● EXERCISE OBJECTIVE:
Transcribe the records below exactly as they appear, omitting any pictures.

(Dataset excerpts)
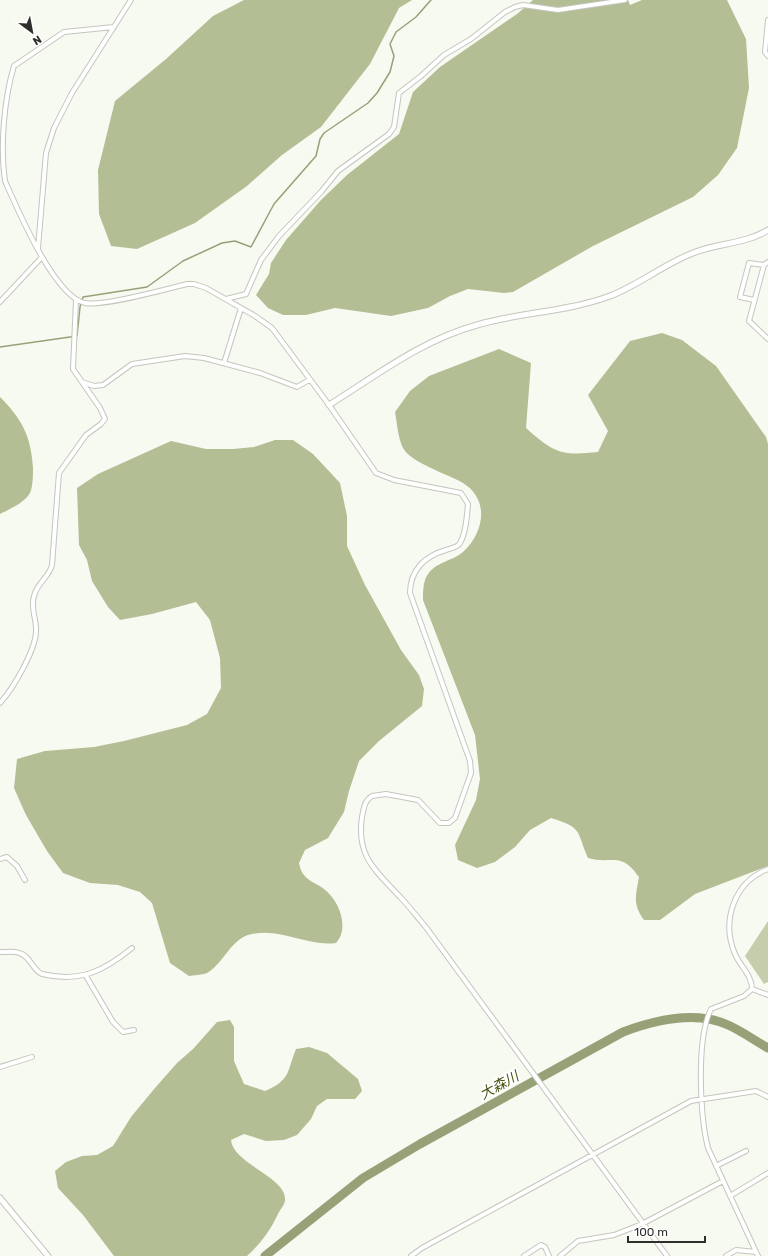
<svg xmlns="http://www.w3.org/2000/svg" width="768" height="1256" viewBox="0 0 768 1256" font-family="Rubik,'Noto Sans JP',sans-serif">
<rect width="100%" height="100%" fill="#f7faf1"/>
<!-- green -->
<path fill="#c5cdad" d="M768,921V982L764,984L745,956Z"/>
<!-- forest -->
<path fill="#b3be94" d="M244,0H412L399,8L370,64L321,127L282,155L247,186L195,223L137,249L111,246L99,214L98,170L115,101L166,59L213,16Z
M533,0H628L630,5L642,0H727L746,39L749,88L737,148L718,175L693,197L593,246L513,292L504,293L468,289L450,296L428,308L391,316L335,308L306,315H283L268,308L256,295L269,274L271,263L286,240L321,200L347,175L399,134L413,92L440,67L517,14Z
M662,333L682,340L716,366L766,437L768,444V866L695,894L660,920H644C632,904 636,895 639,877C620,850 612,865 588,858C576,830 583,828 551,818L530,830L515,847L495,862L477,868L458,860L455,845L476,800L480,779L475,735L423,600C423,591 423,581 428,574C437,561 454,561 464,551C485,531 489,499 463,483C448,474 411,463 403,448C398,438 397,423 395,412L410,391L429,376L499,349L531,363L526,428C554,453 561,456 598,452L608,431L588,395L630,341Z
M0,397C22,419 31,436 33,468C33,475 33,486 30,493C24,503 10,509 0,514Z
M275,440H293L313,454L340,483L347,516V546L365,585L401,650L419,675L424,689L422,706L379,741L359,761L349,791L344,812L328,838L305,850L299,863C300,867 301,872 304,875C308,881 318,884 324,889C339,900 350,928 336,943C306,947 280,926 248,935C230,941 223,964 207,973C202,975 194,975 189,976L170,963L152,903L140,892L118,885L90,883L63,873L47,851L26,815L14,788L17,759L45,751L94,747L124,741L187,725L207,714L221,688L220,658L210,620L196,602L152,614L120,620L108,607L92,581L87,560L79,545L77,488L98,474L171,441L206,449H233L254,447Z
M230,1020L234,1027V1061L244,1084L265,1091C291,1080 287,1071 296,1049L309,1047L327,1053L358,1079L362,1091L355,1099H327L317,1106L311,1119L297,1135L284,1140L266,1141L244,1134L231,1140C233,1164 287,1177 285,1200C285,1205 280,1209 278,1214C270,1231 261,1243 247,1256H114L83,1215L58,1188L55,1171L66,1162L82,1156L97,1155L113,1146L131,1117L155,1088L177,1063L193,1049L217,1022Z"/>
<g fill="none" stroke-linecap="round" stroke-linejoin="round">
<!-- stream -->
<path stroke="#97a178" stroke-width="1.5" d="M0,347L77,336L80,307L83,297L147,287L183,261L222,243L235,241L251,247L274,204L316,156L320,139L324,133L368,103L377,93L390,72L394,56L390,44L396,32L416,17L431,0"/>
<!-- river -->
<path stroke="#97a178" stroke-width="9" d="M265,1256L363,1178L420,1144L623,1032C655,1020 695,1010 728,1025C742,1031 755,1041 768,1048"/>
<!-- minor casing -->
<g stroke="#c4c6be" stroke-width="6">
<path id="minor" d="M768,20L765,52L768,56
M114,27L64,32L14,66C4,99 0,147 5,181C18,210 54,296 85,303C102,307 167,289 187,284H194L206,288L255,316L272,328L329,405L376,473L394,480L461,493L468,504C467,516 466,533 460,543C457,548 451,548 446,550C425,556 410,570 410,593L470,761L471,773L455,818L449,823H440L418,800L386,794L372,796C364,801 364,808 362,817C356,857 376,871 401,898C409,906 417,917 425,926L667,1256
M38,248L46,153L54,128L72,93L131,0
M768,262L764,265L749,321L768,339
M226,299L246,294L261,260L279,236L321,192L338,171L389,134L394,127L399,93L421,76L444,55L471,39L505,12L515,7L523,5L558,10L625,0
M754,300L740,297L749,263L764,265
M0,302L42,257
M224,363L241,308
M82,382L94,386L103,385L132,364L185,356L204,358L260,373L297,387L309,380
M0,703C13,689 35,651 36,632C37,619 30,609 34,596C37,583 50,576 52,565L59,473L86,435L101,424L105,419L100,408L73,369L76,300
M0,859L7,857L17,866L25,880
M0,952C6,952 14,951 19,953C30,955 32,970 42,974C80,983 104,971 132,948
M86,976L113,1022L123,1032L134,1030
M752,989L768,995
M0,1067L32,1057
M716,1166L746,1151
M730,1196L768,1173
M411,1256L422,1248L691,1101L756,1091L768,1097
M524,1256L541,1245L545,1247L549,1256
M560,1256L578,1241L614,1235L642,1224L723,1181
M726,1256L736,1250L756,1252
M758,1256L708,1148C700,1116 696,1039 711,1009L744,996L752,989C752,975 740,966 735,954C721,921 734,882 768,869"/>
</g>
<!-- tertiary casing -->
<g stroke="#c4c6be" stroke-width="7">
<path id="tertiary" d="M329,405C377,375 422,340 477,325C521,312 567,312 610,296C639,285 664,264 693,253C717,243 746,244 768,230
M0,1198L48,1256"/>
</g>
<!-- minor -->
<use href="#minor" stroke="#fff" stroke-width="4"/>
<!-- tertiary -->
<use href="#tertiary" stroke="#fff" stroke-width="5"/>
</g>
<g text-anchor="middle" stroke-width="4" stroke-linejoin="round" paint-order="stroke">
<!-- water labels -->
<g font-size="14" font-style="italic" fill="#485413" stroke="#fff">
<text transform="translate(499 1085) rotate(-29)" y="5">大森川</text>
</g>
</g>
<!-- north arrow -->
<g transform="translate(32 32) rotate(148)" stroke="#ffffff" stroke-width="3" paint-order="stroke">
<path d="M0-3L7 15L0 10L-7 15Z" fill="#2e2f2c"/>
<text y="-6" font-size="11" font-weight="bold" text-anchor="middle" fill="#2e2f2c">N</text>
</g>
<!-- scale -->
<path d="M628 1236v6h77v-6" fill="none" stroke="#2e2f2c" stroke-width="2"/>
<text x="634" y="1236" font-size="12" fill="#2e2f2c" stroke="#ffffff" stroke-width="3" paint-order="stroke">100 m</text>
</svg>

● TASK SOLUTION:
<svg xmlns="http://www.w3.org/2000/svg" width="768" height="1256" viewBox="0 0 768 1256" font-family="Rubik,'Noto Sans JP',sans-serif">
<rect width="100%" height="100%" fill="#f7faf1"/>
<!-- green -->
<path fill="#c5cdad" d="M768,921V982L764,984L745,956Z"/>
<!-- forest -->
<path fill="#b3be94" d="M244,0H412L399,8L370,64L321,127L282,155L247,186L195,223L137,249L111,246L99,214L98,170L115,101L166,59L213,16Z
M533,0H628L630,5L642,0H727L746,39L749,88L737,148L718,175L693,197L593,246L513,292L504,293L468,289L450,296L428,308L391,316L335,308L306,315H283L268,308L256,295L269,274L271,263L286,240L321,200L347,175L399,134L413,92L440,67L517,14Z
M662,333L682,340L716,366L766,437L768,444V866L695,894L660,920H644C632,904 636,895 639,877C620,850 612,865 588,858C576,830 583,828 551,818L530,830L515,847L495,862L477,868L458,860L455,845L476,800L480,779L475,735L423,600C423,591 423,581 428,574C437,561 454,561 464,551C485,531 489,499 463,483C448,474 411,463 403,448C398,438 397,423 395,412L410,391L429,376L499,349L531,363L526,428C554,453 561,456 598,452L608,431L588,395L630,341Z
M0,397C22,419 31,436 33,468C33,475 33,486 30,493C24,503 10,509 0,514Z
M275,440H293L313,454L340,483L347,516V546L365,585L401,650L419,675L424,689L422,706L379,741L359,761L349,791L344,812L328,838L305,850L299,863C300,867 301,872 304,875C308,881 318,884 324,889C339,900 350,928 336,943C306,947 280,926 248,935C230,941 223,964 207,973C202,975 194,975 189,976L170,963L152,903L140,892L118,885L90,883L63,873L47,851L26,815L14,788L17,759L45,751L94,747L124,741L187,725L207,714L221,688L220,658L210,620L196,602L152,614L120,620L108,607L92,581L87,560L79,545L77,488L98,474L171,441L206,449H233L254,447Z
M230,1020L234,1027V1061L244,1084L265,1091C291,1080 287,1071 296,1049L309,1047L327,1053L358,1079L362,1091L355,1099H327L317,1106L311,1119L297,1135L284,1140L266,1141L244,1134L231,1140C233,1164 287,1177 285,1200C285,1205 280,1209 278,1214C270,1231 261,1243 247,1256H114L83,1215L58,1188L55,1171L66,1162L82,1156L97,1155L113,1146L131,1117L155,1088L177,1063L193,1049L217,1022Z"/>
<g fill="none" stroke-linecap="round" stroke-linejoin="round">
<!-- stream -->
<path stroke="#97a178" stroke-width="1.5" d="M0,347L77,336L80,307L83,297L147,287L183,261L222,243L235,241L251,247L274,204L316,156L320,139L324,133L368,103L377,93L390,72L394,56L390,44L396,32L416,17L431,0"/>
<!-- river -->
<path stroke="#97a178" stroke-width="9" d="M265,1256L363,1178L420,1144L623,1032C655,1020 695,1010 728,1025C742,1031 755,1041 768,1048"/>
<!-- minor casing -->
<g stroke="#c4c6be" stroke-width="6">
<path id="minor" d="M768,20L765,52L768,56
M114,27L64,32L14,66C4,99 0,147 5,181C18,210 54,296 85,303C102,307 167,289 187,284H194L206,288L255,316L272,328L329,405L376,473L394,480L461,493L468,504C467,516 466,533 460,543C457,548 451,548 446,550C425,556 410,570 410,593L470,761L471,773L455,818L449,823H440L418,800L386,794L372,796C364,801 364,808 362,817C356,857 376,871 401,898C409,906 417,917 425,926L667,1256
M38,248L46,153L54,128L72,93L131,0
M768,262L764,265L749,321L768,339
M226,299L246,294L261,260L279,236L321,192L338,171L389,134L394,127L399,93L421,76L444,55L471,39L505,12L515,7L523,5L558,10L625,0
M754,300L740,297L749,263L764,265
M0,302L42,257
M224,363L241,308
M82,382L94,386L103,385L132,364L185,356L204,358L260,373L297,387L309,380
M0,703C13,689 35,651 36,632C37,619 30,609 34,596C37,583 50,576 52,565L59,473L86,435L101,424L105,419L100,408L73,369L76,300
M0,859L7,857L17,866L25,880
M0,952C6,952 14,951 19,953C30,955 32,970 42,974C80,983 104,971 132,948
M86,976L113,1022L123,1032L134,1030
M752,989L768,995
M0,1067L32,1057
M716,1166L746,1151
M730,1196L768,1173
M411,1256L422,1248L691,1101L756,1091L768,1097
M524,1256L541,1245L545,1247L549,1256
M560,1256L578,1241L614,1235L642,1224L723,1181
M726,1256L736,1250L756,1252
M758,1256L708,1148C700,1116 696,1039 711,1009L744,996L752,989C752,975 740,966 735,954C721,921 734,882 768,869"/>
</g>
<!-- tertiary casing -->
<g stroke="#c4c6be" stroke-width="7">
<path id="tertiary" d="M329,405C377,375 422,340 477,325C521,312 567,312 610,296C639,285 664,264 693,253C717,243 746,244 768,230
M0,1198L48,1256"/>
</g>
<!-- minor -->
<use href="#minor" stroke="#fff" stroke-width="4"/>
<!-- tertiary -->
<use href="#tertiary" stroke="#fff" stroke-width="5"/>
</g>
<g text-anchor="middle" stroke-width="4" stroke-linejoin="round" paint-order="stroke">
<!-- water labels -->
<g font-size="14" font-style="italic" fill="#485413" stroke="#fff">
<text transform="translate(499 1085) rotate(-29)" y="5">大森川</text>
</g>
</g>
<!-- north arrow -->
<g transform="translate(32 32) rotate(148)" stroke="#ffffff" stroke-width="3" paint-order="stroke">
<path d="M0-3L7 15L0 10L-7 15Z" fill="#2e2f2c"/>
<text y="-6" font-size="11" font-weight="bold" text-anchor="middle" fill="#2e2f2c">N</text>
</g>
<!-- scale -->
<path d="M628 1236v6h77v-6" fill="none" stroke="#2e2f2c" stroke-width="2"/>
<text x="634" y="1236" font-size="12" fill="#2e2f2c" stroke="#ffffff" stroke-width="3" paint-order="stroke">100 m</text>
</svg>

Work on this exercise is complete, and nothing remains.